Submitted to: European Conference on Precision Agriculture Proceedings
Publication Type: Proceedings
Publication Acceptance Date: May 16, 2006
Publication Date: May 16, 2007
Citation: Sadler, E.J., Jones, J.W., Sudduth, K.A. Modeling for precision agriculture-How good is good enough, and how can we tell? In: Stafford, J.V., ed. Precision Agriculture '07 - Proceedings 6th European Conference on Precision Agriculture, June 4-6, 2007. Skiathos, Greece. 2007. p. 241-248. Technical Abstract: During the development of precision agriculture technology, prior existence of crop simulation models prompted their application to modeling spatial variation in yield. On the face of it, extending a fairly mature 1-D model of crop growth and yield appeared to be a matter of developing spatial suites of input parameters and running a model for each set. For many models, extensive literature had already reported independent tests in multiple combinations of variety, soils, and climate, which was generally considered substantial validation of the performance of the models. However, most prior literature tests had as objectives the evaluation of model performance in simulating mean yields across multiple plots in yield trials, which represented the majority of yield data before yield monitors. Precision agriculture requires not just simulation of the mean, but also a simulation of spatial variation. No real consensus has emerged regarding exactly how to test model performance, nor of what performance constitutes success.
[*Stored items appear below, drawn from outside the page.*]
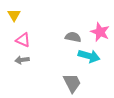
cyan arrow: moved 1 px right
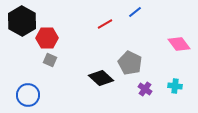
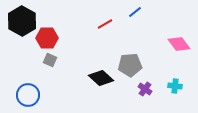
gray pentagon: moved 2 px down; rotated 30 degrees counterclockwise
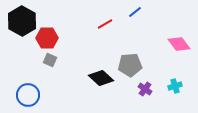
cyan cross: rotated 24 degrees counterclockwise
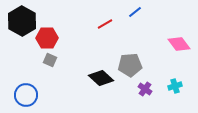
blue circle: moved 2 px left
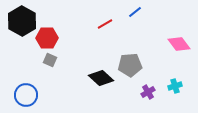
purple cross: moved 3 px right, 3 px down; rotated 24 degrees clockwise
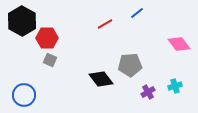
blue line: moved 2 px right, 1 px down
black diamond: moved 1 px down; rotated 10 degrees clockwise
blue circle: moved 2 px left
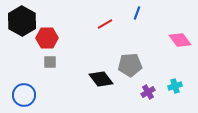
blue line: rotated 32 degrees counterclockwise
pink diamond: moved 1 px right, 4 px up
gray square: moved 2 px down; rotated 24 degrees counterclockwise
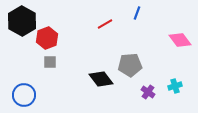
red hexagon: rotated 20 degrees counterclockwise
purple cross: rotated 24 degrees counterclockwise
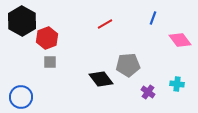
blue line: moved 16 px right, 5 px down
gray pentagon: moved 2 px left
cyan cross: moved 2 px right, 2 px up; rotated 24 degrees clockwise
blue circle: moved 3 px left, 2 px down
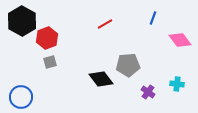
gray square: rotated 16 degrees counterclockwise
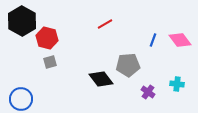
blue line: moved 22 px down
red hexagon: rotated 25 degrees counterclockwise
blue circle: moved 2 px down
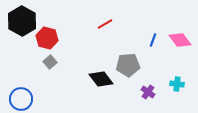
gray square: rotated 24 degrees counterclockwise
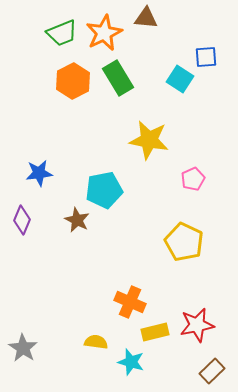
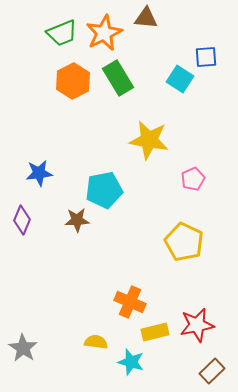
brown star: rotated 30 degrees counterclockwise
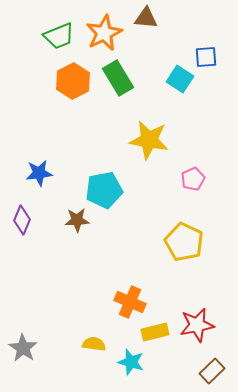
green trapezoid: moved 3 px left, 3 px down
yellow semicircle: moved 2 px left, 2 px down
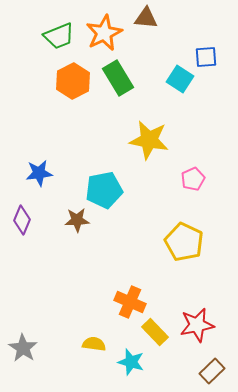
yellow rectangle: rotated 60 degrees clockwise
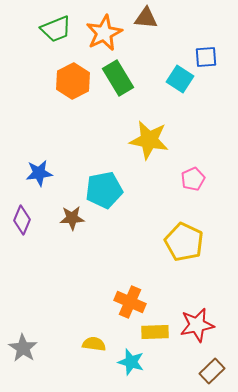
green trapezoid: moved 3 px left, 7 px up
brown star: moved 5 px left, 2 px up
yellow rectangle: rotated 48 degrees counterclockwise
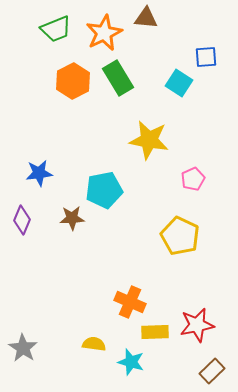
cyan square: moved 1 px left, 4 px down
yellow pentagon: moved 4 px left, 6 px up
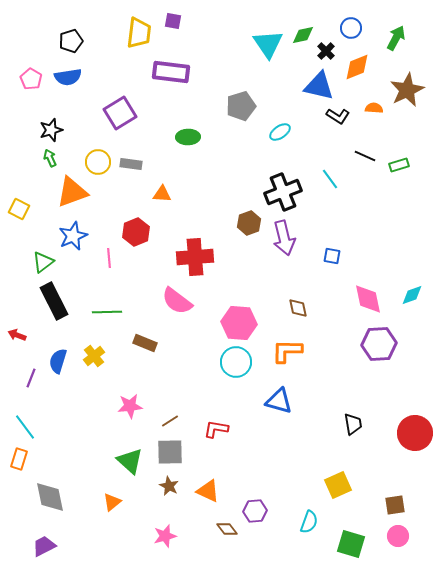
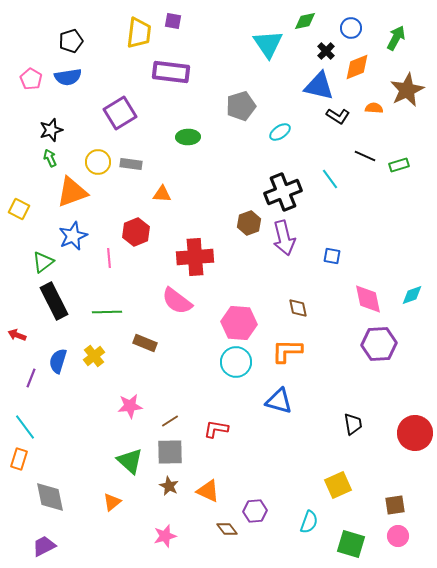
green diamond at (303, 35): moved 2 px right, 14 px up
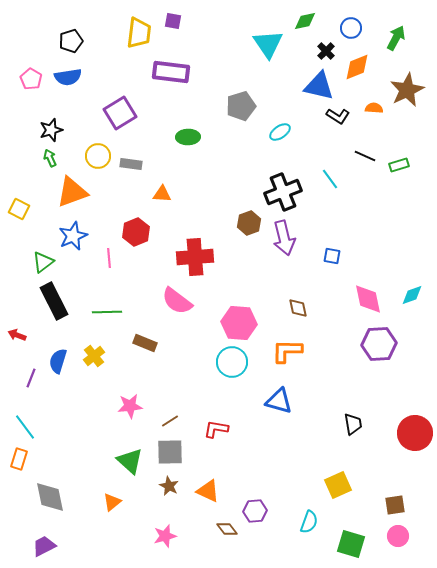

In some cases, success simulating inter-annual variability has been asserted as proof of simulating spatial variability. Further, common measures of goodness of fit suffer from dependence on the range of variation in the independent variable. When multiple sources of variation, for example inter-annual and spatial, are combined in a test, commonly used performance measures may fail to support the hypotheses represented in a paper’s objectives. We outline several issues relevant to the topic, specifically 1) fundamental differences between simulating means and simulating variation, and how these results can be evaluated, 2) the need to link performance measures to stated objectives, 3) an example of performance, isolating sources of variation and model performance toward simulating each source, and 4) a discussion of potentially preferable performance measures. By synthesis and example, we provide guidelines and structure for future precision agriculture modeling efforts.